= Niall McCormack =

Irish painter )

Niall McCormack (born in Castlebar, County Mayo, Ireland) is an Irish painter.

== Early life ==
McCormack is deaf from birth. He received his special education at Mary Immaculate School for Deaf Children run by the Daughters of the Cross of Liege in Stillorgan, South Dublin. Six years later, he transferred to
Christian Brothers, St. Joseph's School for Deaf Boys, Cabra in North Dublin. He was one of the two first pupils to sit the Leaving Certificate examination.
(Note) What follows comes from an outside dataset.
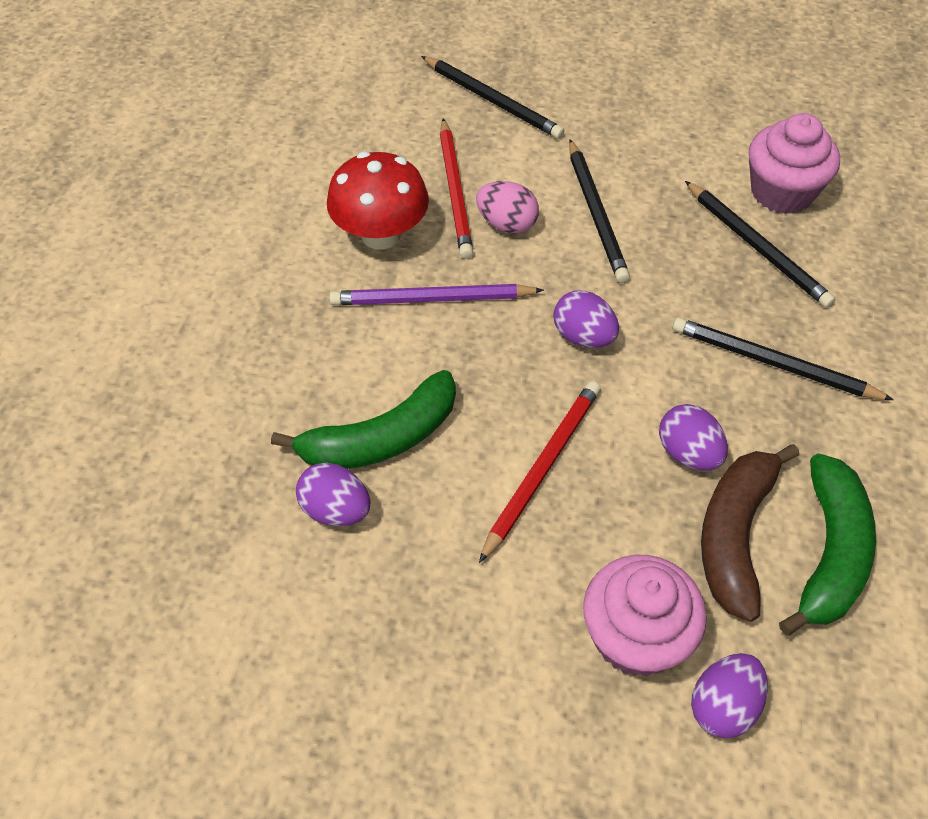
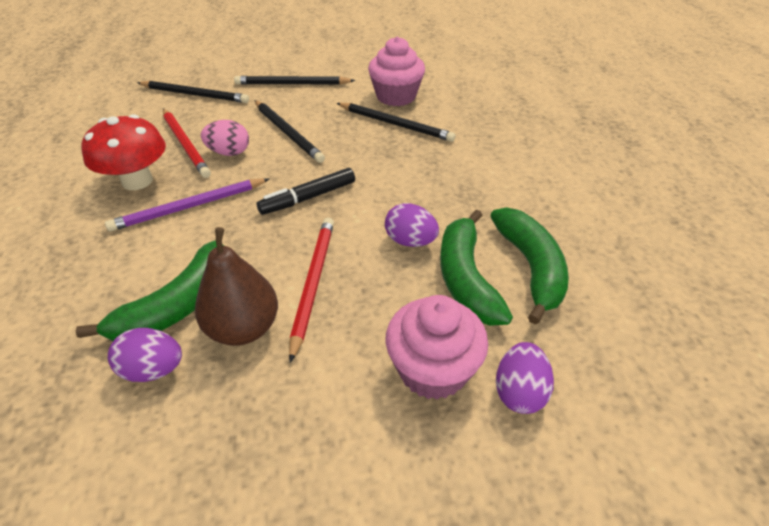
camera: 25 degrees left, 10 degrees down
purple egg [553,290,619,348] -> black marker [256,168,355,215]
black pencil [673,317,894,400] -> black pencil moved to [234,76,355,85]
brown banana [701,444,799,622] -> green banana [440,209,513,326]
none -> brown pear [195,227,278,346]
He studied Architectural Drawing at Dublin Institute of Technology. He secured a place to study Art Foundation at Dun Laoghaire School of Art. He earned a NCEA certificate in Visual Education. McCormack studied Fine Art Painting at National College of Art and Design. He earned a NCAD diploma in Painting and a BA (Honors) degree. He was the first deaf student to study Fine Art at NCAD.

== Career ==

In 1988 McCormack taught deaf children art on a part-time basis at Mary Immaculate School for two years. He worked from his studio in Lower Ormond Quay.

In 2002 he was invited to have a solo exhibition at the Custom House Studios, Westport. He was the first artist to have an exhibition at the new Arts centre.

Since 2007, he has exhibited at RHA regularly. He had four solo exhibitions, in 2008, 2010, 2012, and 2015. In 2011, he had a solo exhibition at the Linenhall Arts Centre.

He is included in the dictionary of Living Irish Artists.

He currently lives and works in Westport, Co. Mayo. He has a tuxedo cat called Domino.

==Solo exhibitions==

- 2015 – "Ocular Mantra", Molesworth Gallery, 16 Molesworth Street, Dublin 2
- 2012 – Castlebar, "New Work", Molesworth Gallery, 16 Molesworth Street, Dublin 2
- 2012 – Castlebar, "Exhibition of Portraits", Westport Arts Festival, Westport, Co. Mayo
- 2011 – Castlebar, "The Incidence of Light", The Linenhall Arts Centre, Castlebar, Co. Mayo
- 2010 – Castlebar,"Inside Out" Molesworth Gallery, 16 Molesworth Street, Dublin 2
- 2009 – Castlebar,Courthouse Gallery, Ennistymon, Co. Clare
- 2008 – Castlebar,"Gothic Pastel" Molesworth Gallery, 16 Molesworth Street, Dublin 2
- 2005 – Castlebar, Custom House Studios Gallery, Westport, Co. Mayo, Ireland
- 2002 – Castlebar, Custom House Studios Gallery, Westport, Co. Mayo, Ireland
- 1998 – Castlebar,Solo show, Diorama Art Gallery, London.

== Collections ==

- AXA Insurance
- Westport Town Council
- Mayo County Council
- DeafHear, Dublin
- University of Limerick
- Gallaudet University, Washington DC
- See Hear, BBC, London, England
- Leinster Society of Chartered Accountants, Dublin
- Mary Hare Grammar School, Newbury, Berkshire, England
- private collections in Ireland and abroad.